# TAREFA
Transcreva sem alterações o trecho do texto abaixo, sobre o benefício fiscal de Trump à Carrier, entre "A manobra, porém, levantou" e "era Barack Obama.", inclusive.

# TEXTO
• • • • • • •
Trump oferece benefício fiscal a empresa para que fique nos EUA
Em fevereiro, 1.400 trabalhadores de Indiana anteviram o olho da rua. A chefia avisou que, "para continuar competitiva", a empresa onde alguns deles batiam ponto há décadas se mudaria para o México.
Uma funcionária gravou a reunião. O vídeo viralizou e chamou a atenção de um pré-candidato à Casa Branca. Agora presidente eleito, Donald Trump voltou na quinta (1º) à Carrier, fabricante de ar-condicionado, no primeiro dia de sua "USA Thank You Tour" (turnê de agradecimento pela vitória).
Lá exaltou seu "feito": convencer a companhia a ficar nos EUA, e, com ela, mil postos locais. Em troca, ofereceu US$ 7 milhões de benefício fiscal ao longo de dez anos, fração dos US$ 65 milhões anuais que a Carrier economizaria com a transferência, segundo a CNN.
Jim Watson/AFP | ||
O presidente eleito nos EUA, Donald Trump |
Ao lado de Mike Pence, que governava o Estado antes de virar seu vice, e tietado por operários que o fotografavam, Trump falou grosso: "Companhias não vão mais deixar os EUA sem consequências".
A manobra, porém, levantou dúvidas se ele não exagera no marketing (não há como socorrer todas as empresas) e manda um recado errado ao mundo corporativo: basta pressionar que ele cede.
O porta-voz da Casa Branca, Josh Earnest, alfinetou: "Trump teria de fazer mais 804 anúncios desses para igualar a média de empregos criados no setor" na era Barack Obama.
Ao "Washington Post", o senador Bernie Sanders criticou a "solução Band-aid". Ao conquistar incentivos, a United Technologies, empresa-mãe da Carrier, "fez Trump de refém e ganhou", escreveu.
Para Sanders, o precedente é perigoso, já que outras companhias poderiam ameaçar sair do país, atrás de prêmios fiscais.
Trump concordou com Sanders, ao menos em fevereiro. Em campanha, ridicularizou agrados a empresas "fujonas". "Nossos Estados davam empréstimos com juros baixos. 'Tome um aí para [a companhia] ficar na Pensilvânia. Você nem tem que pagar.'"
• • • • • • •
# DADOS FORNECIDOS
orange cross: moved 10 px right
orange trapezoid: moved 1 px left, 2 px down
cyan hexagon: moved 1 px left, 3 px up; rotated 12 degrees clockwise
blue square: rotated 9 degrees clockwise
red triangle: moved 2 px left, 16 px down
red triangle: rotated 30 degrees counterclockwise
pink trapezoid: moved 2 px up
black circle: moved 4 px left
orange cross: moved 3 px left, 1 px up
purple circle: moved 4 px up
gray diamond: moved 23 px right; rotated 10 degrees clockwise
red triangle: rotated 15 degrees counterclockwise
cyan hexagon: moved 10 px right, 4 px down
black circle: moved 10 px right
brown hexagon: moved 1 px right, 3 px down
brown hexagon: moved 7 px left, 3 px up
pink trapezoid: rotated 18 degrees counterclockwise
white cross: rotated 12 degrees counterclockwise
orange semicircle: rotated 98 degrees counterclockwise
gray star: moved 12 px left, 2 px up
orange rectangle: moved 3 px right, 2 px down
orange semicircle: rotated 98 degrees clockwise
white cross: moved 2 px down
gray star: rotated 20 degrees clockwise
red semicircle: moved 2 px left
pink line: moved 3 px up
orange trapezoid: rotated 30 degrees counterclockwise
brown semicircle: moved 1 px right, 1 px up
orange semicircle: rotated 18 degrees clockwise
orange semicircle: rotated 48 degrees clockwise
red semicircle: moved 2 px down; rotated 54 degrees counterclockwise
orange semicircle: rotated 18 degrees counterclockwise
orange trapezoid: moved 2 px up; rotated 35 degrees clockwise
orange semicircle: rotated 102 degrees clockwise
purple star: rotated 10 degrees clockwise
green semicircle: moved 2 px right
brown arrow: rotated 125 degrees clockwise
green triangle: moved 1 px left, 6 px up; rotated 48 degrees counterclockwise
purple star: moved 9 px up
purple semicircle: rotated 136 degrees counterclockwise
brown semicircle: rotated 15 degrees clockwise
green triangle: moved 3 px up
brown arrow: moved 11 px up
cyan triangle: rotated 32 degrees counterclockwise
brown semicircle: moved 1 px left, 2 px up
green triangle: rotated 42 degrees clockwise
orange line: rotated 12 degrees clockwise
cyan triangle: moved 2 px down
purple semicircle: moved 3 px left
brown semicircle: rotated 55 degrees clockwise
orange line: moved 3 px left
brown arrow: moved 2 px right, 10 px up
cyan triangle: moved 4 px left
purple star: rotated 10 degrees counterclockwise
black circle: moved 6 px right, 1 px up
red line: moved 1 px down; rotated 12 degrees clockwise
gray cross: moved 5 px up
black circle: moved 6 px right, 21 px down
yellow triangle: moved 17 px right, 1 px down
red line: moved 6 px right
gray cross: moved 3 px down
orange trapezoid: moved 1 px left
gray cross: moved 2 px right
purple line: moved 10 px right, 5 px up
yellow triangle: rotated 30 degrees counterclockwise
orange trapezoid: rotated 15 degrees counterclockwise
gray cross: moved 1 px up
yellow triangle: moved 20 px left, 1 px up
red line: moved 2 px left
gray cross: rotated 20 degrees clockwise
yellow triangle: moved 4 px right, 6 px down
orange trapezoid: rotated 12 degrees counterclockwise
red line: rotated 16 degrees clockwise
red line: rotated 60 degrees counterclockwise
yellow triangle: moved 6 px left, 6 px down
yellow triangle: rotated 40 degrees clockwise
• • • • • • •
# RESPOSTA
A manobra, porém, levantou dúvidas se ele não exagera no marketing (não há como socorrer todas as empresas) e manda um recado errado ao mundo corporativo: basta pressionar que ele cede.
O porta-voz da Casa Branca, Josh Earnest, alfinetou: "Trump teria de fazer mais 804 anúncios desses para igualar a média de empregos criados no setor" na era Barack Obama.